Tandis qu'Elizabeth Warren a souligné que Joe Biden semblait préférer passer son temps avec de richissimes donateurs qu'avec les citoyens, Peter Buttigieg a posé: "On ne gagnera pas en la jouant prudent ou en promettant seulement de revenir à la normale." C'est là un des griefs récurrents contre Joe Biden. Il serait trop timoré, centriste à une époque turbulente exigeant des mouvements plus profonds.

La "crime bill", le pêché originel 

Donald Trump lui a forgé l'un de ces sobriquets dont il a le secret: "Sleepy Joe Biden" ("Joe Biden l'endormi"). Pourtant, lui aussi l'attaque sur son positionnement politique. Vachard, il sous-entend même que Joe Biden ne serait pas seulement centriste, non, non, il serait carrément trop droitier pour lui! 

Sur son réseau social favori, le président des Etats-Unis a pointé: "On a donné à la loi sur le crime de 1994, pour laquelle Joe l'endormi a tant fait, le nom de 'Super Predator'." Il a aussi écrit: "Quiconque est lié à la loi sur le crime de 1994 n'aura aucune chance d'être élu. En particulier, les Afro-Américains ne voteront pas pour lui." 

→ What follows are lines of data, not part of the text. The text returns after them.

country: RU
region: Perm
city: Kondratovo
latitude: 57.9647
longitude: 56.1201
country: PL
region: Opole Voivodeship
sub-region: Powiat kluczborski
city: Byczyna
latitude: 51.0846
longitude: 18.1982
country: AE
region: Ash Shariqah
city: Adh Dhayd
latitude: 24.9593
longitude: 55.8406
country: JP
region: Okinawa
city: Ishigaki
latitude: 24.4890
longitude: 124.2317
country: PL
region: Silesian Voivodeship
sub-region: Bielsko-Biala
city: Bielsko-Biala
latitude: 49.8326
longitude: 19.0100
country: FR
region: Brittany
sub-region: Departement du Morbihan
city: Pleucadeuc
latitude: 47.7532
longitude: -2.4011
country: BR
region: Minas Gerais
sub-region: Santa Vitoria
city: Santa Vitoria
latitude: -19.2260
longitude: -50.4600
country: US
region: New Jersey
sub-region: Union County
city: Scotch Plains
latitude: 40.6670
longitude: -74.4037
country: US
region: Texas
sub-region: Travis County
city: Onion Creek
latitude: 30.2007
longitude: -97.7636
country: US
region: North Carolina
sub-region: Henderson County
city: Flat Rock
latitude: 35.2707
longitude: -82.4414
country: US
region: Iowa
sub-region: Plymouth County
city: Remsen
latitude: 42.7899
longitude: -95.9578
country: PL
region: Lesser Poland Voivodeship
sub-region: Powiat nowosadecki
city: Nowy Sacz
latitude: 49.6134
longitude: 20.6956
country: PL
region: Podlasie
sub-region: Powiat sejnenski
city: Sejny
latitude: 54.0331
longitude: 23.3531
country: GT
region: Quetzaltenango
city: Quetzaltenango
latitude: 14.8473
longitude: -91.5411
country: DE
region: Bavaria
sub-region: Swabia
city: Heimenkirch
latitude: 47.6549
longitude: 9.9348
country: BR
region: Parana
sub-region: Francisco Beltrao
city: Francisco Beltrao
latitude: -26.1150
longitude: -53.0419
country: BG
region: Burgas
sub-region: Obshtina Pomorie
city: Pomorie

La "Crime Bill" de 1994, année lors de laquelle Joe Biden présidait la commission sur la Justice au sénat, a des allures de pomme de discorde dans le débat démocrate. Cette législation, que Bill Clinton a lui-même fini par renier, est vue comme l'une des sources de la surpopulation carcérale actuelle et comme une mesure ayant surtout porté préjudice aux minorités ethniques.

Le silence d'Obama 

Joe Biden ne peut pas se protéger des railleries d'un président par le soutien d'un autre. Car ses protestations publiques d'amitié n'y font rien, Barack Obama a expliqué qu'il ne s'engagerait auprès d'aucun candidat à la nomination démocrate. Et il s'y tient.